The future's in "frankenbooks"?
OPED commentary in the Providence Journal, Rhode Island, USA,
August 20, 2010
http://www.projo.com/opinion/contributors/content/CT_bloom19_08-19-10_DQJHRUI_v15.29861b4.html
With two important books making waves nationwide this summer — William Powers’s “Hamlet’s BlackBerry” and Nicholas Carr’s “The Shallows” — academics will be talking up the pros and cons of reading on paper versus reading on screens for a long time to come. More books on the subject are coming out soon.
We might even be talking about something called “frankenbooks” before long, because more and more, electronic books are being released with in-gadget videos, music and photo spreads. These e-books are being characterized as “enhanced” and “enriched,” reports Julie Bosman of The New York Times, who noted in a recent article that “e-books of the latest generation are so brand new that publishers can’t agree on what to call them.”
Let’s call them “frankenbooks.” They really want to be real books, on paper, the way books were meant to be, but their makers, like Dr. Frankenstein of Mary Shelley’s famous story, want something novel.

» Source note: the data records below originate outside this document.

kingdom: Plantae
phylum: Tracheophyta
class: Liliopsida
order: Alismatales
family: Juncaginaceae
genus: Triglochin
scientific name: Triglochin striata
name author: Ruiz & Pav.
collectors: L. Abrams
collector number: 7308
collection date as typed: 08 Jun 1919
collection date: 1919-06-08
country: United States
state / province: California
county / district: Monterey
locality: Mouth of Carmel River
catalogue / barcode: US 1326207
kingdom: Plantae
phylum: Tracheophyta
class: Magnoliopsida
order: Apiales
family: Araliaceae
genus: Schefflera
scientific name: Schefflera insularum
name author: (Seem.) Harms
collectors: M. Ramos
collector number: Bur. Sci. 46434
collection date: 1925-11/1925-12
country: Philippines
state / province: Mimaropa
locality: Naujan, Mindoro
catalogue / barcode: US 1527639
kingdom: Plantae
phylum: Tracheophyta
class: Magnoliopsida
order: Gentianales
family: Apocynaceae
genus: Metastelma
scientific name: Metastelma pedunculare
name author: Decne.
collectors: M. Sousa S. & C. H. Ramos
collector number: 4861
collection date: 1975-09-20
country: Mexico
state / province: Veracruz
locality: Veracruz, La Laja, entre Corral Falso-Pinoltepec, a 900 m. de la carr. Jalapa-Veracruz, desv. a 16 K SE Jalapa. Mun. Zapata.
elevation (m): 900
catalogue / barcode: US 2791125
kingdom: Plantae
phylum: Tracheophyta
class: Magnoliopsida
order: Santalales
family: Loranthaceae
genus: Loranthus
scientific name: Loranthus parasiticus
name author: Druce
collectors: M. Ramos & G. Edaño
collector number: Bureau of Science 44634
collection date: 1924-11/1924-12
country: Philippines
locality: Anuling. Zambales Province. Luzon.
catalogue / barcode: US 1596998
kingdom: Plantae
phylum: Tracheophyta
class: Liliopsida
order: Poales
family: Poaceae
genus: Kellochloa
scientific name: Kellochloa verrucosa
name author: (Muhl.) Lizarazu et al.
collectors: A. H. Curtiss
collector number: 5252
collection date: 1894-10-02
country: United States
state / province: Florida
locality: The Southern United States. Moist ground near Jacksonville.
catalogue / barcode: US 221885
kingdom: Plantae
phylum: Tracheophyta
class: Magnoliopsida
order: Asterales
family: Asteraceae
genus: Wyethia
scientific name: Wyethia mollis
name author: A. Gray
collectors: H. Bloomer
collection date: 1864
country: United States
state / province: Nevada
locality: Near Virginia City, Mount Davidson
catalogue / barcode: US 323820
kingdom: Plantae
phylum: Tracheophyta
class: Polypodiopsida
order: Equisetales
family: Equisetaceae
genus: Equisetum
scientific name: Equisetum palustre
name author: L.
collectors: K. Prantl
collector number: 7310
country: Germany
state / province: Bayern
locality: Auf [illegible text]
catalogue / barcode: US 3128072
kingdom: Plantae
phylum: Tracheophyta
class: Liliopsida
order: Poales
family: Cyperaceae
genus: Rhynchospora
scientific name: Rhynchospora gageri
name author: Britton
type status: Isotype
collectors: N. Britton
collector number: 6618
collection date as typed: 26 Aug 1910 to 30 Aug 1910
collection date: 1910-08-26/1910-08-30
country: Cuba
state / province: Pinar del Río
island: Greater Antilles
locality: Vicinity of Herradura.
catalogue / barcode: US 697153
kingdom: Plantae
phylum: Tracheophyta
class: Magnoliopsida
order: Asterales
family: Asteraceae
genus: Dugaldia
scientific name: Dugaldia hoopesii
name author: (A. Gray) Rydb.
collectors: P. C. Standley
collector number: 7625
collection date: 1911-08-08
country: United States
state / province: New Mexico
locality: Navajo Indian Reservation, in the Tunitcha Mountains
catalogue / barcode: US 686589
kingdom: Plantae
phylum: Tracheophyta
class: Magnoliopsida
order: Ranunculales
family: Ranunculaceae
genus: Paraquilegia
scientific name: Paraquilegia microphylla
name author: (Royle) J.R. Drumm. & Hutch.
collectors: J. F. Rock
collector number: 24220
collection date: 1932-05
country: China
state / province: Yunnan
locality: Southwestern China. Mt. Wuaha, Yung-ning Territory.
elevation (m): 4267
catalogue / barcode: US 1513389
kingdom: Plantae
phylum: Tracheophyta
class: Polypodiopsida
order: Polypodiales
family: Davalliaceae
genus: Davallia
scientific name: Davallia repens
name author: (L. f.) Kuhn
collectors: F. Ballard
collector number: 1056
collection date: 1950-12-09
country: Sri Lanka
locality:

Meet Anne Mangen. She’s a reading specialist in Norway, and in an academic paper published in London in 2008, she listed a few reasons why reading on paper and reading on a screen are different. Dr. Mangen said that:
• Reading on a screen is not as rewarding — or effective — as reading printed words on paper. The process of reading on a screen involves so much physical manipulation of the computer that it interferes with our ability to focus on and appreciate what we’re reading.
• Online text moves up and down the screen and lacks physical dimension, robbing us of a feeling of completeness.
• The visual happenings on a computer screen and our physical interaction with the entire device and its setup can be distracting. All of these things tax human cognition and concentration in a way that a book or paper or magazine does not.
• The experience of reading a book or a newspaper or a magazine is both a story experience and a tactile one.
The jury’s still out on just how different reading on paper is from reading on a screen, but the public discussions in the blogosphere are getting interesting and heated. I am certain that professors at Brown will have a lot to say about this in future years, too, as textbooks go digital as well.
We have entered uncharted waters, “frankenbooks” and all. Brave new world? Maybe. Or maybe a very interesting, technogically brilliant world! As for me, I like books, and I like the Internet; I feel there’s a place for paper and a place for the ethersphere, in balance, with time for unplugging, too.
It is my belief, as a lifelong reader who has reached his seventh decade, that future MRI and PET brain scans of people tested while reading on paper and reading on screens will help us understand these issues better. This pioneering work is being done now in a few research labs around the world, and the results will be interesting, to say the least.
When I asked a veteran book editor in Taiwan whether he was concerned that the digital age might do away completely with printed books someday, he smiled and said, “We’re still using candles for some things, aren’t we?”
Let the MRI and PET brain-scan research at Tufts and UCLA begin.